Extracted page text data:
* * *
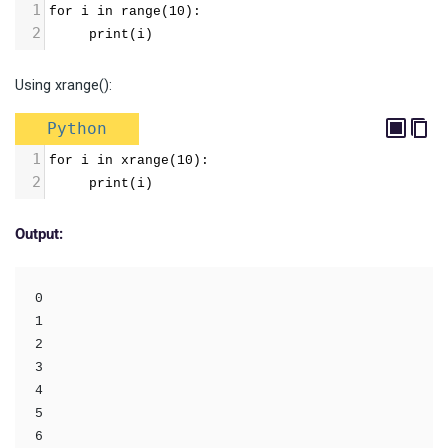
1
for i in range(10):
2
     print(i)
Using xrange():
Python
1
for i in xrange(10):
2
     print(i)
Output:
0

1

2

3

4

5

6
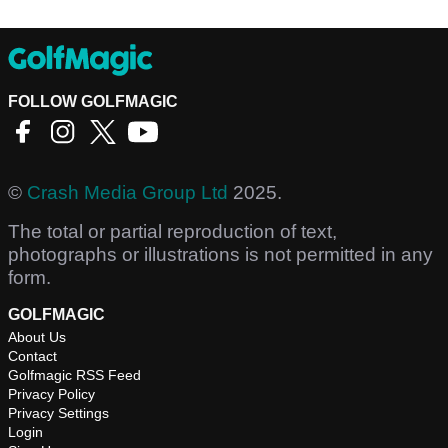
FOLLOW GOLFMAGIC
©
Crash Media Group Ltd
2025.
The total or partial reproduction of text,
photographs or illustrations is not permitted in any
form.
GOLFMAGIC
About Us
Contact
Golfmagic RSS Feed
Privacy Policy
Privacy Settings
Login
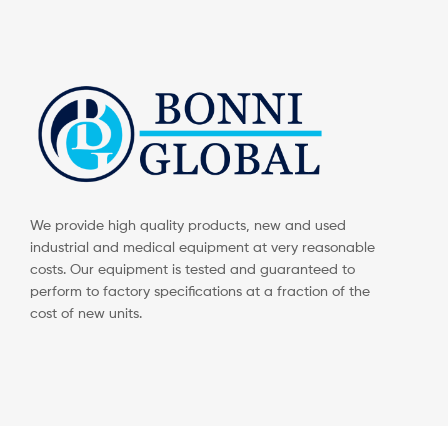
We provide high quality products, new and used
industrial and medical equipment at very reasonable
costs. Our equipment is tested and guaranteed to
perform to factory specifications at a fraction of the
cost of new units.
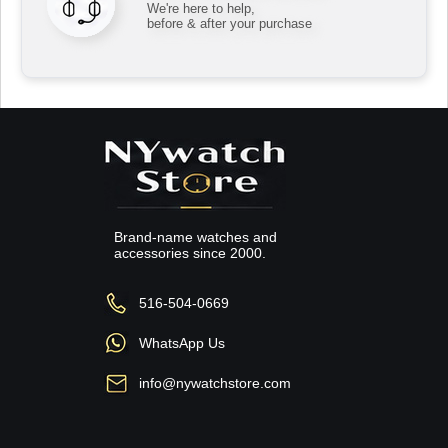
We're here to help,
before & after your purchase
Brand-name watches and
accessories since 2000.
516-504-0669
WhatsApp Us
info@nywatchstore.com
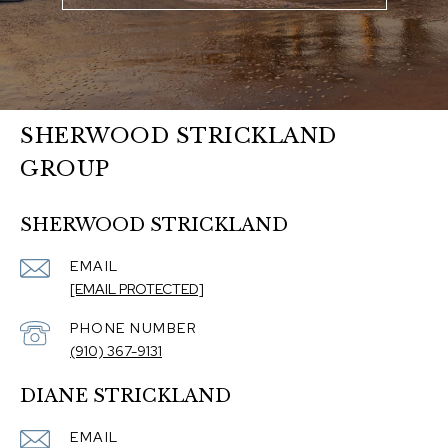
SHERWOOD STRICKLAND
GROUP
SHERWOOD STRICKLAND
EMAIL
[EMAIL PROTECTED]
PHONE NUMBER
(910) 367-9131
DIANE STRICKLAND
EMAIL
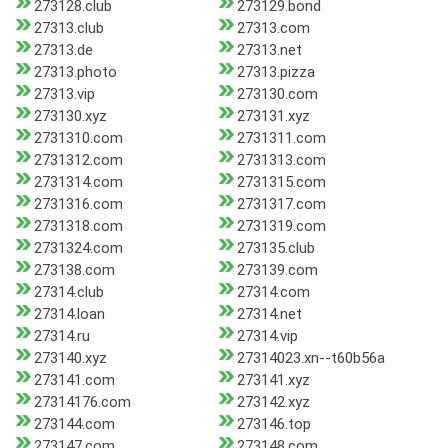
273128.club
273129.bond
27313.club
27313.com
27313.de
27313.net
27313.photo
27313.pizza
27313.vip
273130.com
273130.xyz
273131.xyz
2731310.com
2731311.com
2731312.com
2731313.com
2731314.com
2731315.com
2731316.com
2731317.com
2731318.com
2731319.com
2731324.com
273135.club
273138.com
273139.com
27314.club
27314.com
27314.loan
27314.net
27314.ru
27314.vip
273140.xyz
27314023.xn--t60b56a
273141.com
273141.xyz
27314176.com
273142.xyz
273144.com
273146.top
273147.com
273148.com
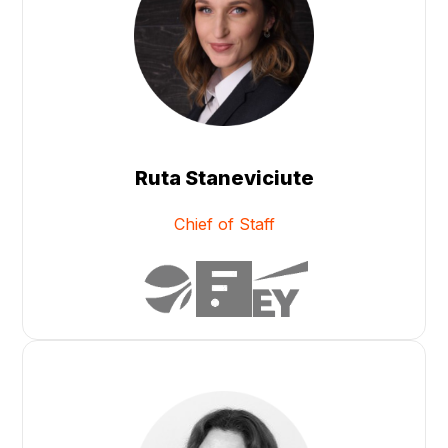
Ruta Staneviciute
Chief of Staff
* * *
● **INSTRUCTION**
Scan the lines above for the word "club". Return each one that has it.

● **OUTPUT**
273128.club
27313.club
273135.club
27314.club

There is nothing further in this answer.